Es kam so; An der Talstation treffe ich einen befreundeten Fotografen, der auch in das Wiederansiedlungsprojekt involviert ist. In der Gondel treffen wir eine einheimischen Fotografen und mein Kollege sucht mit diesem das Gespräch, weil das Anfüttern zunehmend zum Problem wird. Dieser hat allerdings vom ganzen Rummel um den Hotspot die Nase dermassen voll, dass er diesen gar nicht mehr besucht und auch nichts damit zu tun haben will. Oben steht schon ein ausländisches Paar hinter den Stativen. Die Frage ob sie angefüttert hätten bejahen sie und der ermahnende Hinweis, dies sei schlecht und zudem verboten, lässt schon einen Damm brechen. Mit absoluter Arroganz weist der vermeintliche Naturfreund darauf hin, dass ihm dies egal sei! Er reist also extra in die Schweiz wegen etwas das ihm eigentlich egal ist.
An jenem Tag werden wir öfters von Wolken eingehüllt, trotzdem fliegen die Geier an, und mir gelingen Aufnahmen, die sich wohltuend von meinen bisherigen sonnigen Aufnahmen unterscheiden. Trotzdem bleibt mir ein schaler Nachgeschmack, irgendwie habe ich das Gefühl, dass es das jetzt gewesen ist. Dieses Gefühl habe ich sonst nie. Immer bleibt sonst der Wunsch, noch diese oder jene Situation fotografieren zu wollen, noch jenes Verhalten dokumentieren zu wollen. Nicht, dass ich alle vorstellbaren Bartgeierbilder jetzt hätte, bei weitem nicht, aber die Lust ist weg!
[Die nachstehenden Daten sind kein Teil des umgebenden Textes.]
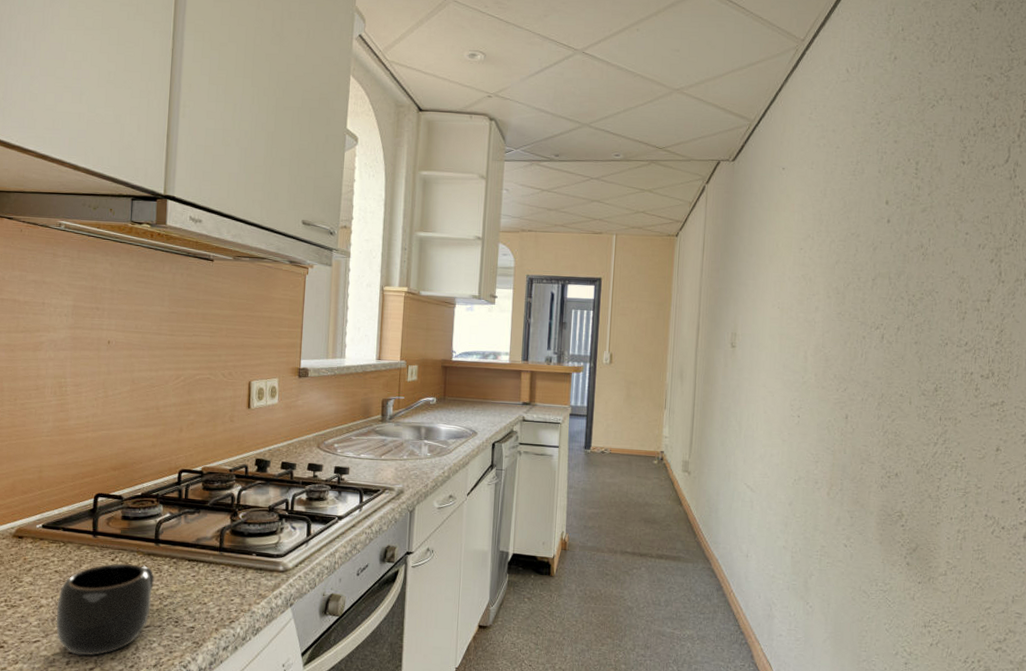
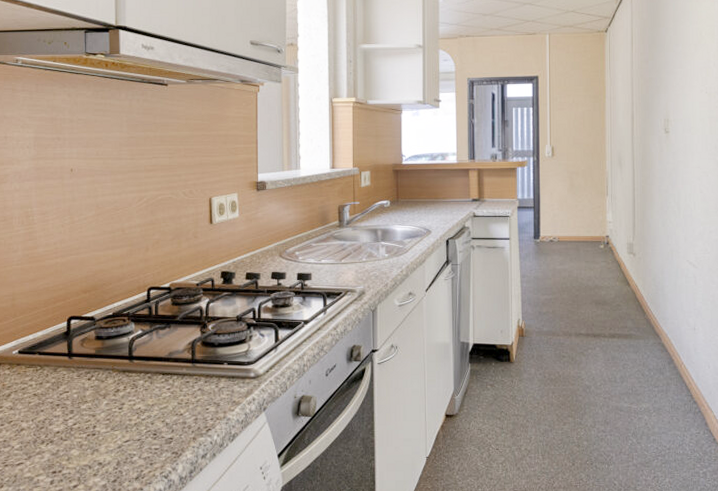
mug: present [55,563,154,656] -> none [37,381,131,474]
Auch das inflationäre Erscheinen von Bartgeierfotos im Web und an Wettbewerben trägt seinen Teil dazu bei.
Mir bleibt eine Art Neuausrichtung meiner Naturfotografie in Angriff zu nehmen, eine Rückbesinnung auf meine Wurzeln, das Fotografieren von wilden Tieren in meiner Umgebung.
Deshalb werdet Ihr hier wohl in nächster Zeit keine weiteren Bartgeieraufnahmen von mir vorfinden.